At this point I used simple print debugging to ensure that the paths were generated correctly, along with their MIME types. This, too, is relatively simple - you can use the
println!()macro to easily print the resource in question.
All seemed to be in order. I also tried using the
format!macro to prepend a slash onto the file path for each file, but this didn't make a difference at all.
At this point I noticed that the
index.htmlfile was the only file being served correctly.

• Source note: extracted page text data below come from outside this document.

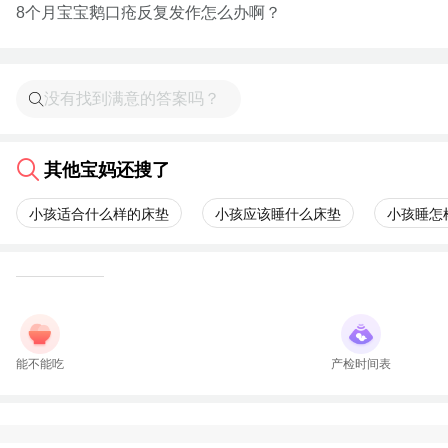
8个月宝宝鹅口疮反复发作怎么办啊？
其他宝妈还搜了
小孩适合什么样的床垫
小孩应该睡什么床垫
小孩睡怎
能不能吃
产检时间表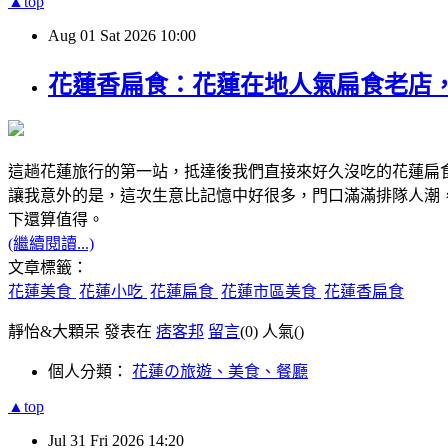
▲top
Aug
01
Sat
2026
10:00
花蓮香扁食：花蓮在地人氣扁食老店
這趟花蓮旅行的第一站，抵達後我們直接來好久沒吃的花蓮扁
讓我意外的是，這次生意比記憶中好很多，門口滿滿排隊人潮
下還算值得。
(繼續閱讀...)
文章標籤：
花蓮美食
花蓮小吃
花蓮扁食
花蓮市區美食
花蓮香扁食
靜怡&大顆呆 發表在
痞客邦
留言
(0)
人氣(
)
個人分類：
花蓮の旅遊、美食、餐廳
▲top
Jul
31
Fri
2026
14:20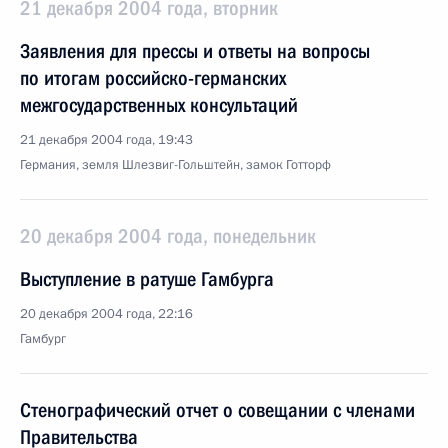
21 декабря 2004 года, вторник
Заявления для прессы и ответы на вопросы
по итогам российско-германских
межгосударственных консультаций
21 декабря 2004 года, 19:43
Германия, земля Шлезвиг-Гольштейн, замок Готторф
20 декабря 2004 года, понедельник
Выступление в ратуше Гамбурга
20 декабря 2004 года, 22:16
Гамбург
Стенографический отчет о совещании с членами
Правительства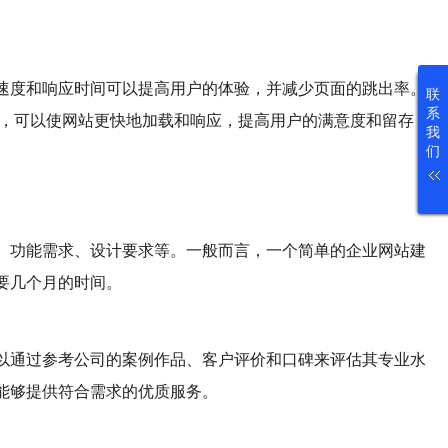
速度和响应时间可以提高用户的体验，并减少页面的跳出率。
联
系
段，可以使网站更快地加载和响应，提高用户的满意度和留存
我
们
、功能需求、设计要求等。一般而言，一个简单的企业网站建
要几个月的时间。
以通过参考公司的案例作品、客户评价和口碑来评估其专业水
能够提供符合需求的优质服务。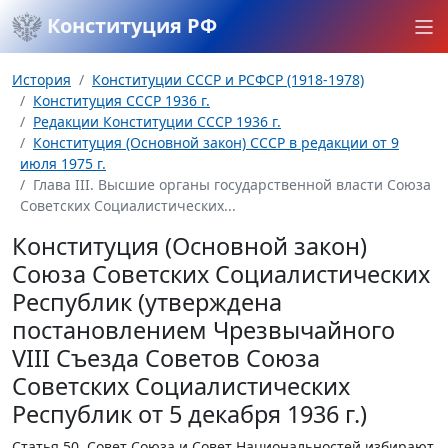
Конституция РФ
История
Конституции СССР и РСФСР (1918-1978)
Конституция СССР 1936 г.
Редакции Конституции СССР 1936 г.
Конституция (Основной закон) СССР в редакции от 9
июля 1975 г.
Глава III. Высшие органы государственной власти Союза
Советских Социалистических...
Конституция (Основной закон)
Союза Советских Социалистических
Республик (утверждена
постановлением Чрезвычайного
VIII Съезда Советов Союза
Советских Социалистических
Республик от 5 декабря 1936 г.)
Статья 50.
Совет Союза и Совет Национальностей избирают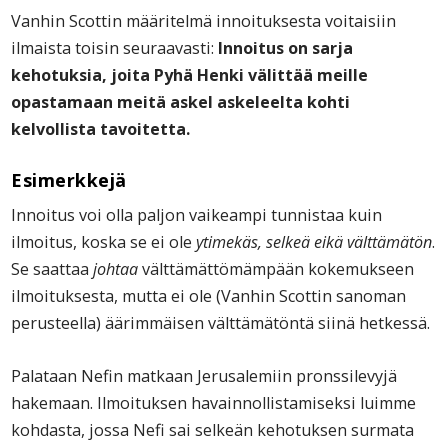
Vanhin Scottin määritelmä innoituksesta voitaisiin
ilmaista toisin seuraavasti:
Innoitus on sarja
kehotuksia, joita Pyhä Henki välittää meille
opastamaan meitä askel askeleelta kohti
kelvollista tavoitetta.
Esimerkkejä
Innoitus voi olla paljon vaikeampi tunnistaa kuin
ilmoitus, koska se ei ole
ytimekäs, selkeä eikä välttämätön
.
Se saattaa
johtaa
välttämättömämpään kokemukseen
ilmoituksesta, mutta ei ole (Vanhin Scottin sanoman
perusteella) äärimmäisen välttämätöntä siinä hetkessä.
Palataan Nefin matkaan Jerusalemiin pronssilevyjä
hakemaan. Ilmoituksen havainnollistamiseksi luimme
kohdasta, jossa Nefi sai selkeän kehotuksen surmata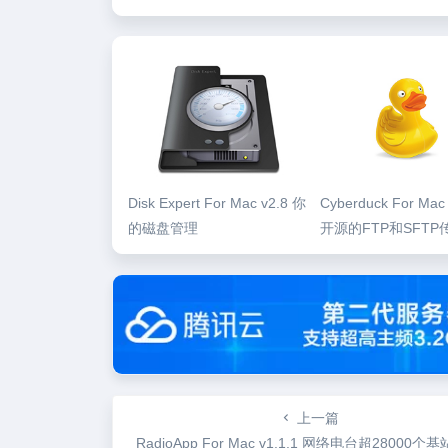
Disk Expert For Mac v2.8 你
Cyberduck For Mac 
的磁盘管理
开源的FTP和SFTP
上一篇
RadioApp For Mac v1.1.1 网络电台超28000个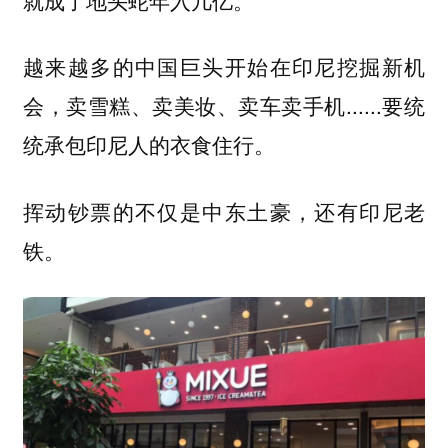
越来越多的中国巨头开始在印尼挖掘新机
会，卖雪糕、卖美妆、卖车卖手机......要统
统承包印尼人的衣食住行。
挥动钞票的不仅是中东土豪，还有印尼老
铁。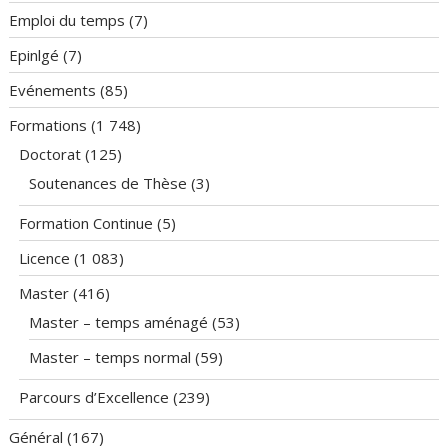
Emploi du temps
(7)
Epinlgé
(7)
Evénements
(85)
Formations
(1 748)
Doctorat
(125)
Soutenances de Thèse
(3)
Formation Continue
(5)
Licence
(1 083)
Master
(416)
Master – temps aménagé
(53)
Master – temps normal
(59)
Parcours d’Excellence
(239)
Général
(167)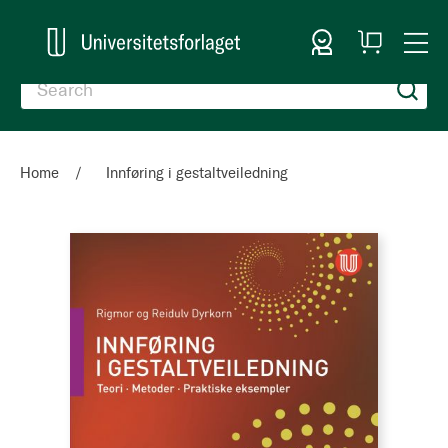
Sign In
My
Togg
Cart
Nav
Home
Innføring i gestaltveiledning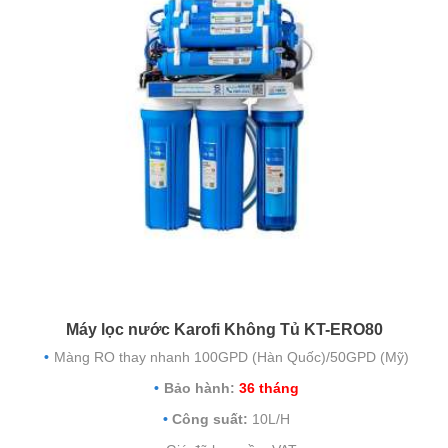
Máy lọc nước Karofi Không Tủ KT-ERO80
Màng RO thay nhanh 100GPD (Hàn Quốc)/50GPD (Mỹ)
Bảo hành:
36 tháng
Công suất:
10L/H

Taking a look into the route configuration, I noticed that the route for the index file was configured like this -
config.service(web::resource("/").route( web::get().to(move || HttpResponse::Ok().content_type(mime_type).body(data)), ));
as opposed to
scope = scope.service(web::resource(path).route( web::get().to(move || HttpResponse::Ok().content_type(mime_type).body(data)), ));
Given I'm not too familiar with Actix, I took the approach of registering the routes for the static files the same way as the
index.htmlfile, replacing the above block with the following to serve static files -
config.service(web::resource(path).route( web::get().to(move || HttpResponse::Ok().content_type(mime_type).body(data)), ));
localhost:7700 now produced the dashboard properly.
Why did this change work?
Given I haven't explored Actix in depth, I'm probably not the best person to answer this question, but if I had to take a guess, I'd say it has to do with how Actix internals decided route registration for static assets should take place. It also probably calls for special handling of the index page at
/, and this caused the issue.
I'll be back with more information on this when I've learnt more!
This was my first contribution of any sort to a major open-source project, and I'm glad it was a Rust project! It's a really cool language, and I'm glad I got to learn more about it. The maintainers were super nice, and this made me feel welcome! I was happy when this PR got merged, and have, since then, felt a little more confident about my ability to navigate large codebases which I have no familiarity with. This was fun!
I look forward to contributing to more, larger open-source projects!